The Paris agreement had set a target for carbon neutrality by 2050, and a number of governments and businesses were starting to comply.

“That’s putting pressure on industries to look at low emissions production,” Prof Eckard said.

Around the world, responses are occurring to that. In Australia MLA two years ago launched its 2030 carbon neutral initiative, given the right R&D and policy settings as a strong caveat. A number of livestock companies in Australia now offered carbon neutral beef products, including NAPCo’s Five Founders and Arcadian Organic. Most of these were buying international carbon offsets – not actually dealing with the issue of methane production.

However Prof Eckard outlined a number of approaches emerging that had potential to lower methane emissions in cattle, including:

Tannins

“We’ve known for a long time that tannins can reduce enteric methane production in cattle. A number of legume forages were known to contain tannins.

“We started with black wattle – probably the most astringent tannin we could find, but we also know that the browse legume leucaena, for example, contains tannins, and CSIRO is looking at leucaena’s potential to reduce methane emissions,” he said.

In southern Australia, work on lotus, a temperate legume also containing tannins, had shown a reduction of up to 20pc in methane emissions.

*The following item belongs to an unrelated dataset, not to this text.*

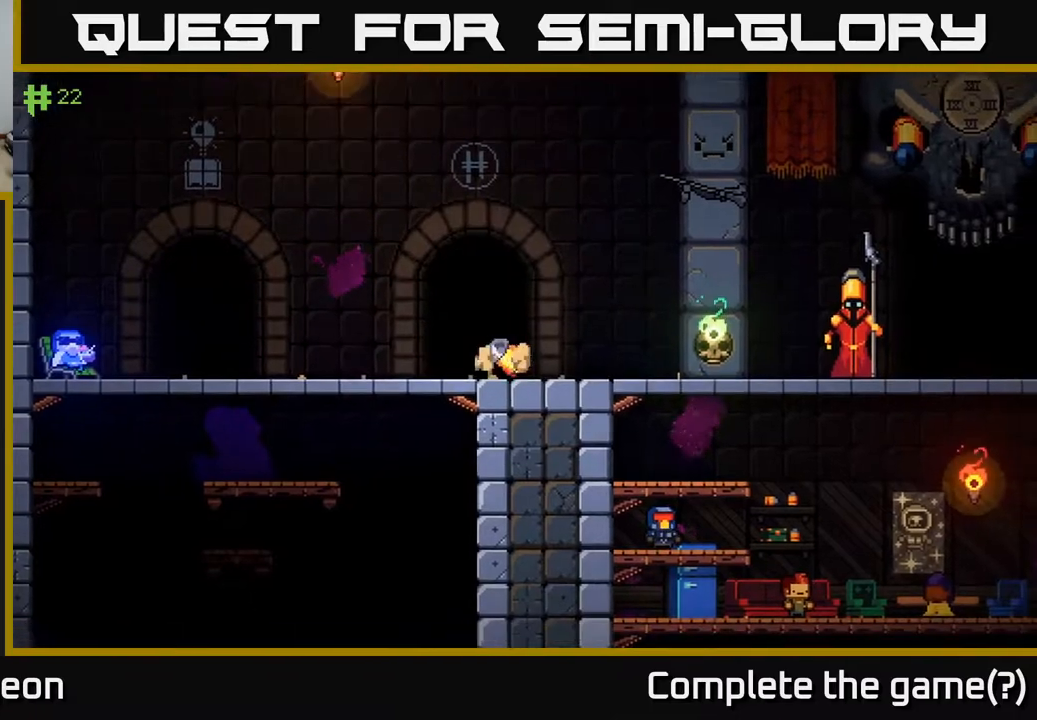
{"buttons": [], "left_stick": "right", "right_stick": "center", "events": []}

Prof Eckard emphasised that there were some caveats, in that responses were variable when concentrations in the diet was low, and there could also be restrictions on intake and digestibility when there was too much tannin in the diet.

Oils

Work had also been carried out looking at the impact of oils, including dietary fats and lipids, often sourced as by-products from other industries – in methane reduction. One analysis showed that for every 1pc of fat added to an animal’s diet, there was a 3.5pc reduction in methane. That relationship was now one of the offset methods being explored in Australia.

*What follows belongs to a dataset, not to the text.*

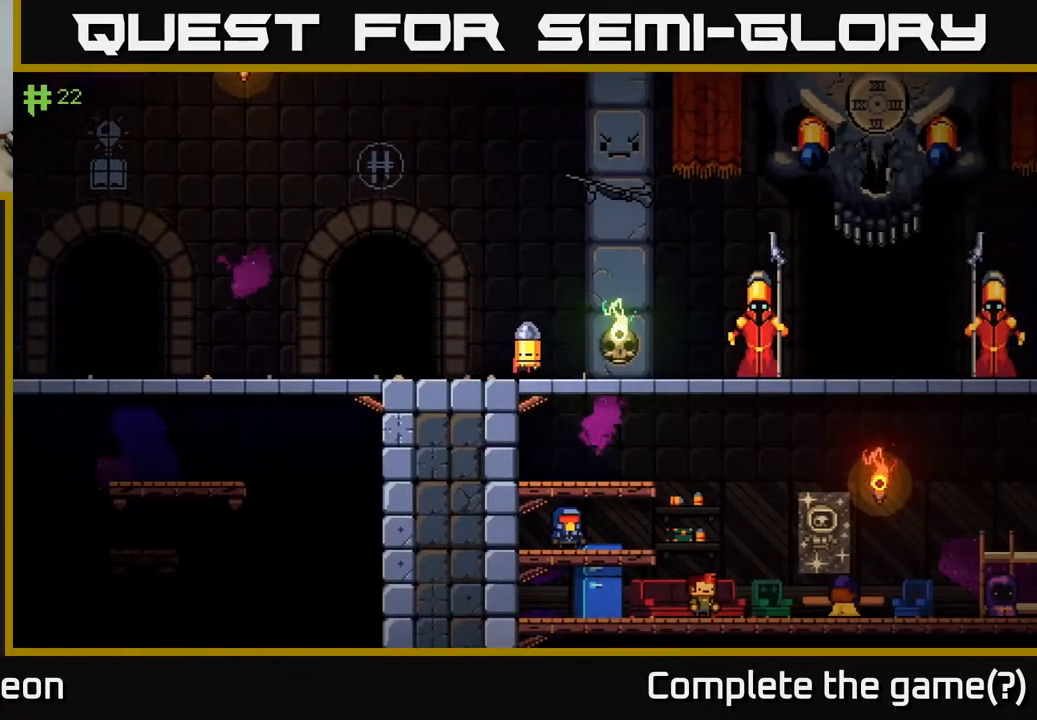
{"buttons": [], "left_stick": "right", "right_stick": "center", "events": []}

Sources of oils might not come only from by-products. Research in New Zealand was looking at high-lipid grasses which could contribute to methane reduction.

“Researchers have also looked at potential complementary effects, in adding both oils and tannins to an animal’s diet. While not strictly additive, a complementary effect was shown.

Some research also looked at grape marc (the residual product of skins, seeds and pulp left after grapes are crushed for wine production), which contains both tannins in the skin and oil in the seed.

“Prior to this work (and the drought) grape marc was a disposal problem for the wine industry. Now, it is completely sold out, mostly to the feedlot industry. So we know that putting tannins and oils together does have an impact.”

Red algae

Experiments in cattle and sheep have shown feeding dried and ground red algae reduced methane emissions by up to 80 percent.

Dietary inclusions of a red algae seaweed called asparagopsis have gained publicity as potential methane inhibitors in cattle.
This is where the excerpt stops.